+++ Information shown
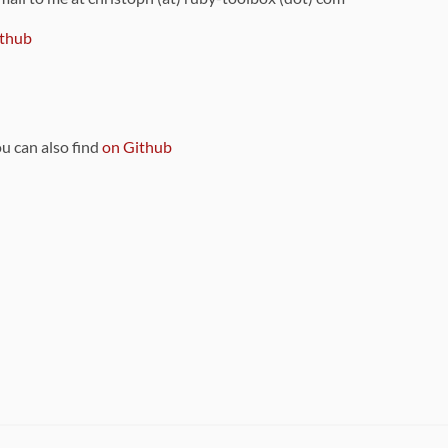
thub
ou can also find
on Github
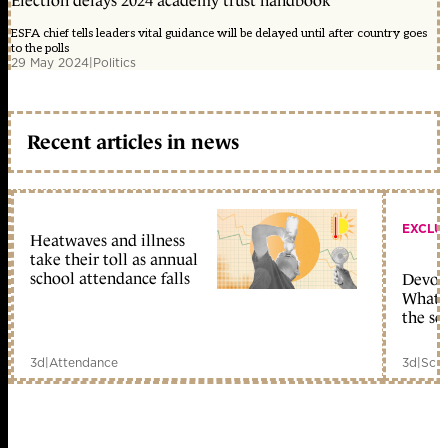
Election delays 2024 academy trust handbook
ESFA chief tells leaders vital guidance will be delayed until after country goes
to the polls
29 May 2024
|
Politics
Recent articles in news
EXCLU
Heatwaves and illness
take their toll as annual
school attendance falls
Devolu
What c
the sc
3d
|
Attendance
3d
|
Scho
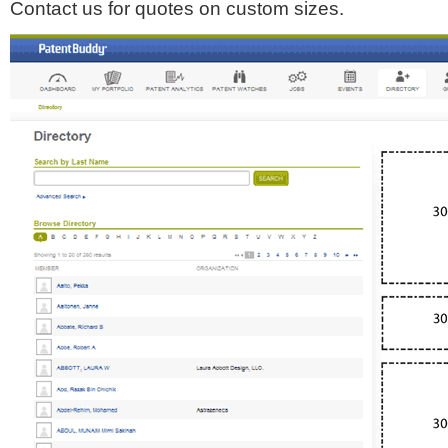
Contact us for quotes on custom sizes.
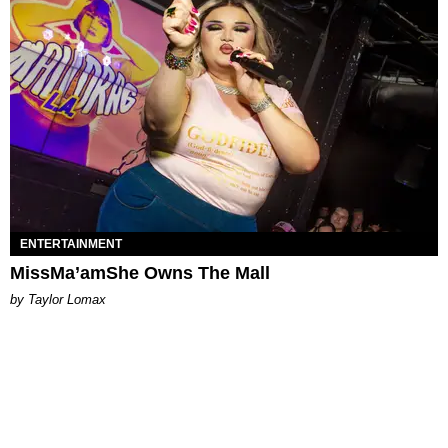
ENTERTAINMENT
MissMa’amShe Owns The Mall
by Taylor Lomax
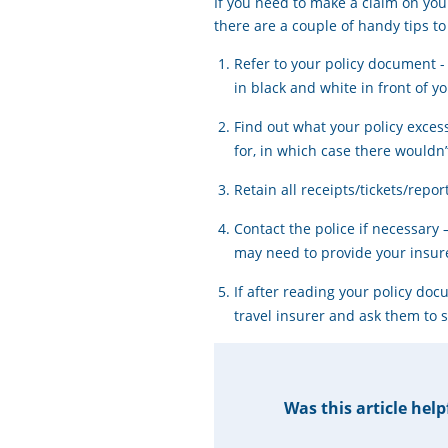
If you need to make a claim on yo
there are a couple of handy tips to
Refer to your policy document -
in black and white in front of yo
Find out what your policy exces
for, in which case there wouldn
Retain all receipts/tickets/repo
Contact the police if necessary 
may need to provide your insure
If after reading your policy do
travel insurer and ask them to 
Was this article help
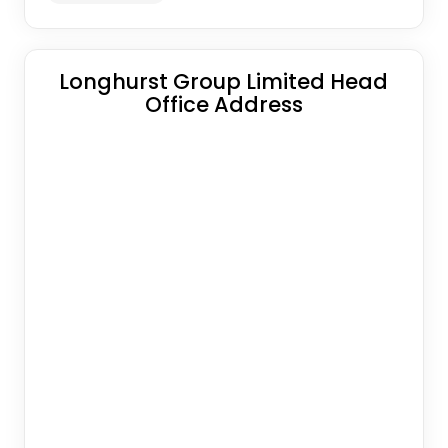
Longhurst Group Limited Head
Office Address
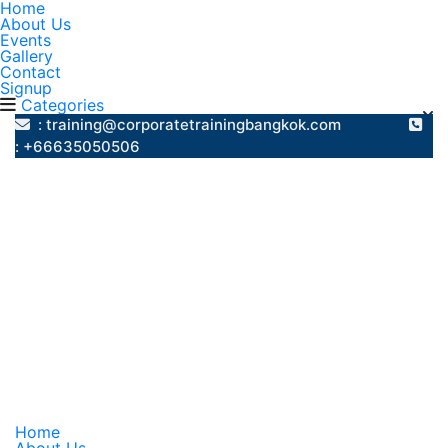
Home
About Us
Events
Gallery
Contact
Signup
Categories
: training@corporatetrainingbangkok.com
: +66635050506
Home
++++++
• **Exercise**:
Please turn the lines from every picture above into a single JSON list of strings, one string per line, with blank lines left out. Leave the pictures themselves out of the answer.

• **Exercise result**:
[
  "thub",
  "ou can also find",
  "on Github",
  "Election delays 2024 academy trust handbook",
  "ESFA chief tells leaders vital guidance will be delayed until after country goes",
  "to the polls",
  "29 May 2024",
  "|",
  "Politics",
  "Recent articles in news",
  "EXCLU",
  "Heatwaves and illness",
  "take their toll as annual",
  "school attendance falls",
  "Devolu",
  "What c",
  "the sc",
  "3d",
  "|",
  "Attendance",
  "3d",
  "|",
  "Scho",
  "Contact us for quotes on custom sizes.",
  "ENTERTAINMENT",
  "MissMa’amShe Owns The Mall",
  "by Taylor Lomax",
  "If you need to make a claim on yo",
  "there are a couple of handy tips to",
  "Refer to your policy document -",
  "in black and white in front of yo",
  "Find out what your policy exces",
  "for, in which case there wouldn",
  "Retain all receipts/tickets/repo",
  "Contact the police if necessary ",
  "may need to provide your insure",
  "If after reading your policy do",
  "travel insurer and ask them to ",
  "Was this article help",
  "Longhurst Group Limited Head",
  "Office Address",
  "Home",
  "About Us",
  "Events",
  "Gallery",
  "Contact",
  "Signup",
  "Categories",
  ": training@corporatetrainingbangkok.com",
  ": +66635050506",
  "Home"
]